Your goal: Go through the listing below and output exactly the line with "Bei allen medizinischen und ps", the line with "se houver flexibilização vamos ter mais", and each line between; omit the rest.

Task material:
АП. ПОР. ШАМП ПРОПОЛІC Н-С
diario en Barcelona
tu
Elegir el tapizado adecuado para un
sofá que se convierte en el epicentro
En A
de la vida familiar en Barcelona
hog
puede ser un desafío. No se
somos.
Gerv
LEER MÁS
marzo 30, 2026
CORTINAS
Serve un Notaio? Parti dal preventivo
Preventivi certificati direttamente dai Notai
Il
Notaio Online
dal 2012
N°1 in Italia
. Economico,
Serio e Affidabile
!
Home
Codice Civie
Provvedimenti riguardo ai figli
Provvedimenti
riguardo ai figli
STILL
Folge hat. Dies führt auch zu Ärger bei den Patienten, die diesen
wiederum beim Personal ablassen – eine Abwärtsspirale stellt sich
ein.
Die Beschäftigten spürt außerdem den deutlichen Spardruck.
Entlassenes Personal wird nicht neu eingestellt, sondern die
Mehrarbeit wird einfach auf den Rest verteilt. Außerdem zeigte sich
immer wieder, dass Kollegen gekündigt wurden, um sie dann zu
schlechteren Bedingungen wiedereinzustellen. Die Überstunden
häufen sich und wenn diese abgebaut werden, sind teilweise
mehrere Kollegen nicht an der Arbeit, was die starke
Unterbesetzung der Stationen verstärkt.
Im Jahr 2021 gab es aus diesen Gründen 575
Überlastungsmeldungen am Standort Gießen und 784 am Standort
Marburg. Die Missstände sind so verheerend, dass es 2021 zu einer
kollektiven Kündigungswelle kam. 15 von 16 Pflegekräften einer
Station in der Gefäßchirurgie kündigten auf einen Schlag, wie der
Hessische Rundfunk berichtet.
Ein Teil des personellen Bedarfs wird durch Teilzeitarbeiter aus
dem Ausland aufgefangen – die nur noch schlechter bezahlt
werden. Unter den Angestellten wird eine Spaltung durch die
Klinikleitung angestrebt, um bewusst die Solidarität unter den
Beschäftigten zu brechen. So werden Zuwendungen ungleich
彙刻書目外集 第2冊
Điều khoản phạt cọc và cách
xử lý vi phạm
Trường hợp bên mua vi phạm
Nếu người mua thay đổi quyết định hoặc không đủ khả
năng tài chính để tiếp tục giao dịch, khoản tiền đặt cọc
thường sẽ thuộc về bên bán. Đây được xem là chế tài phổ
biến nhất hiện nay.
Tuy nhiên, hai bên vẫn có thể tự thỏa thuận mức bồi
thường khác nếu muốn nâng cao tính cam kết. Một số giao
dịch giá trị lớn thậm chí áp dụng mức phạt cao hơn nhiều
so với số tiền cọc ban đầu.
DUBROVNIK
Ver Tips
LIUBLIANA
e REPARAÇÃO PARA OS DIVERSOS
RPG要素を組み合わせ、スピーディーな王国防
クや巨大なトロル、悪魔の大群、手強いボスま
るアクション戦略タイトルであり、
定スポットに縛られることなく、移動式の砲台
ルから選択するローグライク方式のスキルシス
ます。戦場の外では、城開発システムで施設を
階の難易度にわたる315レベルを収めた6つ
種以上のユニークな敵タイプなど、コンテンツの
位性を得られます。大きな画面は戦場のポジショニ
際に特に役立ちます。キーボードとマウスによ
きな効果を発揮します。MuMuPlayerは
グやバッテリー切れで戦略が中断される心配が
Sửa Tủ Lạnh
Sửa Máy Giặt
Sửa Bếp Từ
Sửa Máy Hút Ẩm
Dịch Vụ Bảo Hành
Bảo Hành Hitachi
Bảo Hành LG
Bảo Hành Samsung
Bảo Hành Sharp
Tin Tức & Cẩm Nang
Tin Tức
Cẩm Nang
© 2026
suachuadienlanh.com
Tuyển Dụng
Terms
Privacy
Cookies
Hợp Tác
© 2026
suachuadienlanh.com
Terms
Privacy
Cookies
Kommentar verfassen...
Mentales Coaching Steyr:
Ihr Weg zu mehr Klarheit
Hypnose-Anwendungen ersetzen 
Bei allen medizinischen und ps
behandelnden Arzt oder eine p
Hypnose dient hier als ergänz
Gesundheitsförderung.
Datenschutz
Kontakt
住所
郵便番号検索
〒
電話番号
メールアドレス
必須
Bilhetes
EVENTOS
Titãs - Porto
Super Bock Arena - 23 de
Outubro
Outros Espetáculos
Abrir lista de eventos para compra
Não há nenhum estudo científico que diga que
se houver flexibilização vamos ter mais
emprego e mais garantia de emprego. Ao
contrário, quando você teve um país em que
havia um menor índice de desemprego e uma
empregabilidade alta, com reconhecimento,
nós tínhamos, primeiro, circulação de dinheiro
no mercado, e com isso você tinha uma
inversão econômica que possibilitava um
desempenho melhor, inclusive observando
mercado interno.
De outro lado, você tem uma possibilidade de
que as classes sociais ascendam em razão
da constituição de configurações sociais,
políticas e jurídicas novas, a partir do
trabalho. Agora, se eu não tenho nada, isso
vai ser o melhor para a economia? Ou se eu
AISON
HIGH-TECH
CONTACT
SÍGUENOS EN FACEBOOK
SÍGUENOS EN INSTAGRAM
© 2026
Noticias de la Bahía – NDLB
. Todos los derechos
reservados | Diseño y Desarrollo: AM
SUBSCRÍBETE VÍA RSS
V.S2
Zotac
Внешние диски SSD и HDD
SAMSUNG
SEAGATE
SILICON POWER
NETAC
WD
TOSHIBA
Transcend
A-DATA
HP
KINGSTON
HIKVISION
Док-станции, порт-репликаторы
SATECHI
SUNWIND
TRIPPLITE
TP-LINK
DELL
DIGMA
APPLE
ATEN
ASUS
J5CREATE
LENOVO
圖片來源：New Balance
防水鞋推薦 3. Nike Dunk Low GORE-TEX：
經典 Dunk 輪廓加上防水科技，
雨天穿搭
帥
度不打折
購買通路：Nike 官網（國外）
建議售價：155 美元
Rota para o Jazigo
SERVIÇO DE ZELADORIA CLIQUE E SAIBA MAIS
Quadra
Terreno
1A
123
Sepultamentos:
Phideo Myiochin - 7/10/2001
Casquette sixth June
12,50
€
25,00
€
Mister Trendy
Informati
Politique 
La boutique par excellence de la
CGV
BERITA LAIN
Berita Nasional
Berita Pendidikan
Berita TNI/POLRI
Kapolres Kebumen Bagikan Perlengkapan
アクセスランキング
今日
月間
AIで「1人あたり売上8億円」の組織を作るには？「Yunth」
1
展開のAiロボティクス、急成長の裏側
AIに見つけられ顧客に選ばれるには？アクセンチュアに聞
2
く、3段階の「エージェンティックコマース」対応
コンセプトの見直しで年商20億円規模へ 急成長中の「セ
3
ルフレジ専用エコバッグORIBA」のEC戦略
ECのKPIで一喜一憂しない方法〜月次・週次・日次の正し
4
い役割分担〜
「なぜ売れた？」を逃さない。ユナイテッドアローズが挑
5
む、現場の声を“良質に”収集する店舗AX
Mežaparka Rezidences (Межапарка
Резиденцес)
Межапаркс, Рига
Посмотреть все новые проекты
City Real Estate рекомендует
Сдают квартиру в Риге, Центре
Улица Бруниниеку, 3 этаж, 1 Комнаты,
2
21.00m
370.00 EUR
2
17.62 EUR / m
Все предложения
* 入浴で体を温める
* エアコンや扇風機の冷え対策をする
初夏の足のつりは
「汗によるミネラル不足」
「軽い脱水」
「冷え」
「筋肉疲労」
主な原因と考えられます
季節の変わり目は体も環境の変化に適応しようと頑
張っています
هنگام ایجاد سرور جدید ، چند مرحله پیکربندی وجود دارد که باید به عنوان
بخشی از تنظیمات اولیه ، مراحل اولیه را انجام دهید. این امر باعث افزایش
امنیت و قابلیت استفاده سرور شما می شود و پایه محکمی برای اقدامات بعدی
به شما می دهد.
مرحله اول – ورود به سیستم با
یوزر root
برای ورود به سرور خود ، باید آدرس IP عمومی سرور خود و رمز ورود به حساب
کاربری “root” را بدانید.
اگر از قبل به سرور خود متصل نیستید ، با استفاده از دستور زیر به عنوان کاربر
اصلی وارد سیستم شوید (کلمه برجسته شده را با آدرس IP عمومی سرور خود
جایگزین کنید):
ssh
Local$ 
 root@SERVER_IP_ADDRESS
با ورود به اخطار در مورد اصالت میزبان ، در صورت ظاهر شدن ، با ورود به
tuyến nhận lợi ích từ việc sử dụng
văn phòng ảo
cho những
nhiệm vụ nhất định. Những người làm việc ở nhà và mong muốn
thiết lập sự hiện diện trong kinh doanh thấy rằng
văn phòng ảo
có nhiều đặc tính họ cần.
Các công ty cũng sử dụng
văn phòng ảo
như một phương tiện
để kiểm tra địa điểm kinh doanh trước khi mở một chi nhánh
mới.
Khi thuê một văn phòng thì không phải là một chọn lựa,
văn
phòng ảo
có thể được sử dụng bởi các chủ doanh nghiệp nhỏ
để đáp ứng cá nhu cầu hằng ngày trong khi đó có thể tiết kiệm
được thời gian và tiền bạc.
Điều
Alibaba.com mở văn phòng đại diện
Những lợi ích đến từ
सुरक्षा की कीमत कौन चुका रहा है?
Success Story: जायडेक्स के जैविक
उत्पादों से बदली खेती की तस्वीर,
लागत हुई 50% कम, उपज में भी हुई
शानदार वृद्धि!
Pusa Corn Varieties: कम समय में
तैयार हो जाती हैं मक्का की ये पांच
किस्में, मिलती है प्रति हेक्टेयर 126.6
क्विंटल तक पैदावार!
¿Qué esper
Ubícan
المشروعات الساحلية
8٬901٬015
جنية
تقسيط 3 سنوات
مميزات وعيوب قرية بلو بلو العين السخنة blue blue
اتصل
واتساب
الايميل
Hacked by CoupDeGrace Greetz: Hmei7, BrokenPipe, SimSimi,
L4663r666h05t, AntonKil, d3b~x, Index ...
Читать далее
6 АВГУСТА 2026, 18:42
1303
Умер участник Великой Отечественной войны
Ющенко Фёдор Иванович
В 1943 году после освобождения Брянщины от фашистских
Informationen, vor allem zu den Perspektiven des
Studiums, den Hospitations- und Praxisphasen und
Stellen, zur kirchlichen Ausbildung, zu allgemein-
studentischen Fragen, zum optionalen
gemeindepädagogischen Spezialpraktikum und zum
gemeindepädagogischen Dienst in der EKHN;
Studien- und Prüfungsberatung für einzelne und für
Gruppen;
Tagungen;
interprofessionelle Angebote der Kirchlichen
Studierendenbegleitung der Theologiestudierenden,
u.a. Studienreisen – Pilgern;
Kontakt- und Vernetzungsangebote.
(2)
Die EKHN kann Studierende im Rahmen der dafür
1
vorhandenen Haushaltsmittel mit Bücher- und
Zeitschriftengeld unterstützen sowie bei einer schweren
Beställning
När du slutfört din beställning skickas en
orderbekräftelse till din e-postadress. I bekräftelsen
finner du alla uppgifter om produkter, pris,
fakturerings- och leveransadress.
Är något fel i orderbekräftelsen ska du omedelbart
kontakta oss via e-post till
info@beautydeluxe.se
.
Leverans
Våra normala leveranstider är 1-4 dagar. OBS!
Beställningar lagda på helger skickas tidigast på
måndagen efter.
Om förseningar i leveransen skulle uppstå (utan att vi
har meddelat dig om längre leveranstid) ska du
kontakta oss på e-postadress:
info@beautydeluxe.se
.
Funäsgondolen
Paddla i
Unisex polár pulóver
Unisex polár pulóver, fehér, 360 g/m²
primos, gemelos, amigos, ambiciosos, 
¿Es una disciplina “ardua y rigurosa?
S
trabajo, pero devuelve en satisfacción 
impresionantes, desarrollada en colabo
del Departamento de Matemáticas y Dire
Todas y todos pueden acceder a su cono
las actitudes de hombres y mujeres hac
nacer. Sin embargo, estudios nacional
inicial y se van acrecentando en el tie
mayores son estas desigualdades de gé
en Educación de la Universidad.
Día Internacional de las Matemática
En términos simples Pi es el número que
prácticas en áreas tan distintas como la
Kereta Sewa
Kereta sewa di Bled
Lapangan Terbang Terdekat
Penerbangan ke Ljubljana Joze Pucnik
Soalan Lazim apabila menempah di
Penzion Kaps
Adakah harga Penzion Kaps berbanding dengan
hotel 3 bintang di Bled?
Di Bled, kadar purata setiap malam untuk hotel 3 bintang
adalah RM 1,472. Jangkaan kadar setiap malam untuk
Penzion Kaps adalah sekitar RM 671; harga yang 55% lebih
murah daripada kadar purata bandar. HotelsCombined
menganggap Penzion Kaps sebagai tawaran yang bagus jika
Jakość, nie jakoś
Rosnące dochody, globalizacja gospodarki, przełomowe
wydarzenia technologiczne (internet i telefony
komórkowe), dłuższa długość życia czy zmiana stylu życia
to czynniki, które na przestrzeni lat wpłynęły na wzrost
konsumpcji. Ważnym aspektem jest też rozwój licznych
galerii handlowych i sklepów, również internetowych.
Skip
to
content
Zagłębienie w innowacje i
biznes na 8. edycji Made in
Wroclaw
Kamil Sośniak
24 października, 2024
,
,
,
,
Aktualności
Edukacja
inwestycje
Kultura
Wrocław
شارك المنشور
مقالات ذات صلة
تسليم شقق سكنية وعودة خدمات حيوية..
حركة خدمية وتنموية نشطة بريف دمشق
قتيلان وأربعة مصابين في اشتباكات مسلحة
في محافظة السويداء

Solved exercise:
Bei allen medizinischen und ps
behandelnden Arzt oder eine p
Hypnose dient hier als ergänz
Gesundheitsförderung.
Datenschutz
Kontakt
住所
郵便番号検索
〒
電話番号
メールアドレス
必須
Bilhetes
EVENTOS
Titãs - Porto
Super Bock Arena - 23 de
Outubro
Outros Espetáculos
Abrir lista de eventos para compra
Não há nenhum estudo científico que diga que
se houver flexibilização vamos ter mais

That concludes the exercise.